DIRECTIONS: Please report every line in the entries that contains the string "element".

[[ TASK DATA, beginning ]]

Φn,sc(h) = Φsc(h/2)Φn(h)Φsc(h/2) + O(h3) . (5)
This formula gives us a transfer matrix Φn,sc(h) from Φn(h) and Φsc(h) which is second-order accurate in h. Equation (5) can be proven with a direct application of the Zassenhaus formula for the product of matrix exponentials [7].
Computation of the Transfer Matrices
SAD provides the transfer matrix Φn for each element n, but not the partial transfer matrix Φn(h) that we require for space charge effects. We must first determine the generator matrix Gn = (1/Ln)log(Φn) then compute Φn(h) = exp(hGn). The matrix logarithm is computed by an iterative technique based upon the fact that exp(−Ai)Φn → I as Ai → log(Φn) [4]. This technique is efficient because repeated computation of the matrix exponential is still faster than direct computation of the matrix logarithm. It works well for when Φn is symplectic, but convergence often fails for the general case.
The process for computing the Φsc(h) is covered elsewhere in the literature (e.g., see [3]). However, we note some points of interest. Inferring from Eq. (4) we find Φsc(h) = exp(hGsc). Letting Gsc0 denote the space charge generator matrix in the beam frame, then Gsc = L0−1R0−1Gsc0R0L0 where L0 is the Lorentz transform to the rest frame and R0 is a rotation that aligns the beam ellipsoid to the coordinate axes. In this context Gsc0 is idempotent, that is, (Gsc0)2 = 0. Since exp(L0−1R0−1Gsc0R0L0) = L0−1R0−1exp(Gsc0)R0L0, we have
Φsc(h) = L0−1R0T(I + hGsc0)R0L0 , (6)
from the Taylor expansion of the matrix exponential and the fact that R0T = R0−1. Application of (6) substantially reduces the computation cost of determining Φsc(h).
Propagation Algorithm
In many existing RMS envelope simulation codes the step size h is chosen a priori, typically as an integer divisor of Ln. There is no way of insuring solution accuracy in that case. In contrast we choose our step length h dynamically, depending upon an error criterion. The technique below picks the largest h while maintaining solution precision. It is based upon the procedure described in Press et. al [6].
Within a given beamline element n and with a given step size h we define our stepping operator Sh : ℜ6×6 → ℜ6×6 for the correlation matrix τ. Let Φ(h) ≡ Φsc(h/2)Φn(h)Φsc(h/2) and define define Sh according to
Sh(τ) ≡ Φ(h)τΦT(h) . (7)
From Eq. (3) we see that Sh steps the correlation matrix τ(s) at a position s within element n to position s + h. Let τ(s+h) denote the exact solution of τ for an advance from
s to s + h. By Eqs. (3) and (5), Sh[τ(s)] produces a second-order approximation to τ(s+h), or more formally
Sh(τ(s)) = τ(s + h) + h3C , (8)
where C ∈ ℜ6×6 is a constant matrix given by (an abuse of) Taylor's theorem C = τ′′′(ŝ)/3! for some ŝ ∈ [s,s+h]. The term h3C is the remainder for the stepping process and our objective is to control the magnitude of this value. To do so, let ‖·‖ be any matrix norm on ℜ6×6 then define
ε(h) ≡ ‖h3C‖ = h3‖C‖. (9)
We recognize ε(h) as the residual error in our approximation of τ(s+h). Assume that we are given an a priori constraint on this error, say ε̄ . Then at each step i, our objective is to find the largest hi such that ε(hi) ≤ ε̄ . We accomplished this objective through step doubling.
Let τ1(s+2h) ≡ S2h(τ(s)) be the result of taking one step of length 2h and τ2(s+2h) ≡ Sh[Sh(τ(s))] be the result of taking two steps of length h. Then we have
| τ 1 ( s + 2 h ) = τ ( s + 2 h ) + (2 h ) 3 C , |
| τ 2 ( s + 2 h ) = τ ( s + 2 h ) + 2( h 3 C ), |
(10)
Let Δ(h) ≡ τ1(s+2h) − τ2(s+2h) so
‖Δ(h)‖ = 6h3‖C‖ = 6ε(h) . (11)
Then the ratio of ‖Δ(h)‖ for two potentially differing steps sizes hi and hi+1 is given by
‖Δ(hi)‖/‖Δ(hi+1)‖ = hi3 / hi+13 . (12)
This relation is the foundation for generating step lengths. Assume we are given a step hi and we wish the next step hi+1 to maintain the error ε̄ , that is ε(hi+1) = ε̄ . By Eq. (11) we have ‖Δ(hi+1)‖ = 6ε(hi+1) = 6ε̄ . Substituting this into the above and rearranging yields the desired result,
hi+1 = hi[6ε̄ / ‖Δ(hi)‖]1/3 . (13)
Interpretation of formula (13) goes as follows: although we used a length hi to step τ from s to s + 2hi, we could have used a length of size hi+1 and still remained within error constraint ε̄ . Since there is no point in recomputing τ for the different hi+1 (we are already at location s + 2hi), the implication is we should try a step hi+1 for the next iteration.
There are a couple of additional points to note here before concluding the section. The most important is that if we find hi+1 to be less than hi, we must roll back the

[[ TASK DATA, end ]]

RESPONSE TO THIS TASK:
SAD provides the transfer matrix Φn for each element n, but not the partial transfer matrix Φn(h) that we require for space charge effects. We must first determine the generator matrix Gn = (1/Ln)log(Φn) then compute Φn(h) = exp(hGn). The matrix logarithm is computed by an iterative technique based upon the fact that exp(−Ai)Φn → I as Ai → log(Φn) [4]. This technique is efficient because repeated computation of the matrix exponential is still faster than direct computation of the matrix logarithm. It works well for when Φn is symplectic, but convergence often fails for the general case.
Within a given beamline element n and with a given step size h we define our stepping operator Sh : ℜ6×6 → ℜ6×6 for the correlation matrix τ. Let Φ(h) ≡ Φsc(h/2)Φn(h)Φsc(h/2) and define define Sh according to
From Eq. (3) we see that Sh steps the correlation matrix τ(s) at a position s within element n to position s + h. Let τ(s+h) denote the exact solution of τ for an advance from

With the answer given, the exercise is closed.